White Building m'intéressait pour une raison en particulier : en effet, c'est l'un des rares films khmers post-guerre qui ne parle PAS de la guerre et du génocide. Genre pas du tout du tout, et c'est très bien. Le Cambodge ne se résume pas à la guerre et à Pol Pot. (Non pas qu'aborder ce sujet-là ne soit pas important, mais il est temps de remonter la pente.) Ca fait du bien à regarder.
Ici, on se situe dans le pouls de Phnom Penh, le film prend le parti de nous dépeindre la jeunesse cambodgienne qui aspire à des rêves illusoires de gloire, avant de se faire rattraper par la dure réalité de la classe pauvre de la capitale.
Ce décalage entre rêves éperdus et brusque réalité se traduit par un changement d'ambiance et de rythme en plein milieu du film, qui, d'un côté est intelligent, mais qui m'a aussi énormément déstabilisée. (Je pense que ça a fait court-circuiter mon cerveau, parce que, comme la plupart des gens de la gen z, j'ai de gros problèmes de concentration. Un film qui s'intensifie de + en +, pourquoi pas, mais un film qui se "désintensifie" pour tendre vers une apathie assumée, c'est déjà plus compliqué. Bref.)
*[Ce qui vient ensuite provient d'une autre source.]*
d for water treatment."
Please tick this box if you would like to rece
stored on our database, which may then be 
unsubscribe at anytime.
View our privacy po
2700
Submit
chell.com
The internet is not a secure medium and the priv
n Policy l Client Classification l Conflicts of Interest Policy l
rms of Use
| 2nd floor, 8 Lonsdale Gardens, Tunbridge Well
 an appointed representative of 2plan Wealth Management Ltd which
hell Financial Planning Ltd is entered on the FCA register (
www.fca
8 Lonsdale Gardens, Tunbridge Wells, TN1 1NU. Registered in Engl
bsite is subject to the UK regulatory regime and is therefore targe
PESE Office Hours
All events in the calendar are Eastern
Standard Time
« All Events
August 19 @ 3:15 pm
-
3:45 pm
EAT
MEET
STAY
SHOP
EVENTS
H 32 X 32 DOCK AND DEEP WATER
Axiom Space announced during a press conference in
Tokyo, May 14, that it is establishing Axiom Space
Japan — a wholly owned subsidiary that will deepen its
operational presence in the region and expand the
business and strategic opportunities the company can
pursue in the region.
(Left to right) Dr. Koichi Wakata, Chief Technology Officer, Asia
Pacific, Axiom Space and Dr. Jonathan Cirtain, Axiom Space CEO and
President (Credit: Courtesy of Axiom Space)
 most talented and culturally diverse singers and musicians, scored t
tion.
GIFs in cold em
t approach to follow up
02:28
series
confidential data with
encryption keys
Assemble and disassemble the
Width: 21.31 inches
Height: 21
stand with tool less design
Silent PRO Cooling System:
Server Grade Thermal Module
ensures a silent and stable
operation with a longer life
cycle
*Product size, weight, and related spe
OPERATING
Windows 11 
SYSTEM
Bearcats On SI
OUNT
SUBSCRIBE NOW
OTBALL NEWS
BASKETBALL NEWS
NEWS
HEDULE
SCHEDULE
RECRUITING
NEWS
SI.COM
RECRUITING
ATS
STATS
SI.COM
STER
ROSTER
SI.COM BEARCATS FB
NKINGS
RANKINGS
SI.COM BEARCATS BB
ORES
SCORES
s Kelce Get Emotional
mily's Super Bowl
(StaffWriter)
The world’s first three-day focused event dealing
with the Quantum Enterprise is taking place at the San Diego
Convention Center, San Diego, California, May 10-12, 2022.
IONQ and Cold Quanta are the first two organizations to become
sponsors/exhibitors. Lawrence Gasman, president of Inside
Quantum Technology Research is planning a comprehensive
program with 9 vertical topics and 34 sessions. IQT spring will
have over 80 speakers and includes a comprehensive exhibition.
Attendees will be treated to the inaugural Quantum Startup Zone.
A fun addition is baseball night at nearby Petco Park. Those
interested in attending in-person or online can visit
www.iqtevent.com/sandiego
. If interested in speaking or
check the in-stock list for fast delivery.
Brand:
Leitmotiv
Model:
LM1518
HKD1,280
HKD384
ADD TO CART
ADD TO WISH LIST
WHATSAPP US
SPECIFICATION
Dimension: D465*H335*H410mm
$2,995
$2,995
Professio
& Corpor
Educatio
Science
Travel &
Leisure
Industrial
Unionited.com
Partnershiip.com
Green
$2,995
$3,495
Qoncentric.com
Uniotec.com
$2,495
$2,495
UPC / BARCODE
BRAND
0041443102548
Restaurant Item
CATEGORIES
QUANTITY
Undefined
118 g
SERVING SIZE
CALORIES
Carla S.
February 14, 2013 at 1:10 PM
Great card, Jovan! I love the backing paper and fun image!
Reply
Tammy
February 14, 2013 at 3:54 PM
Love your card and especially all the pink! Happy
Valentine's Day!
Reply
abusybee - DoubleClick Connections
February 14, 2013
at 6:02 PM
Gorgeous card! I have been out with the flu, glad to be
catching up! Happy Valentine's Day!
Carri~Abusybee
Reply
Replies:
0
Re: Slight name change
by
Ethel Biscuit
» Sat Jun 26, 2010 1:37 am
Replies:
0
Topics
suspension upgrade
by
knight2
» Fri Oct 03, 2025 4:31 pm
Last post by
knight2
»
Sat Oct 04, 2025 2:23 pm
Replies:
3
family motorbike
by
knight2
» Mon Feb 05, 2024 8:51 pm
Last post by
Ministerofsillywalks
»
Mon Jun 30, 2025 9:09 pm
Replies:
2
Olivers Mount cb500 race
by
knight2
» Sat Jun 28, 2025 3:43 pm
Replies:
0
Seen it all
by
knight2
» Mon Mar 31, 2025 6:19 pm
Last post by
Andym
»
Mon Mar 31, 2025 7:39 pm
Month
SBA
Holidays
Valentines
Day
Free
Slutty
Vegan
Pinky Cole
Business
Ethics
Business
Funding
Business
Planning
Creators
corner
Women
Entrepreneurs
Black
Il s'agit donc ici d'aborder, entre autres, la question de l'expropriation subie par les classes plus défavorisées en raison des grands projets de rénovation qui visent à moderniser la ville.
D'une certaine façon, ces rénovations tardives sont tout de même une conséquence indirecte de la guerre ; ce film montre ainsi donc la réalité du Cambodge contemporain, et il le fait sans fard, avec une honnêteté brute et intimiste.
J'ai trouvé la photographie très belle par moment. Et malgré la crudité des plans, il y a une certaine élégance là-dedans à mon sens.
Le fait que ce film soit vrai le rend beau. Saisissant.
Après, je ne vais pas mentir non plus, le côté contemplatif m'a quand même ennuyée à quelques reprises. Le rythme est vraiment lent, c'est dur de rester attentif pendant 1h30, malgré que le sujet en lui-même soit intéressant.
Donc j'ai apprécié, mais il faut tenir compte du contexte pour juger le film à sa juste valeur je pense. (Et le contexte, je le devine plus par déduction qu'autre chose.)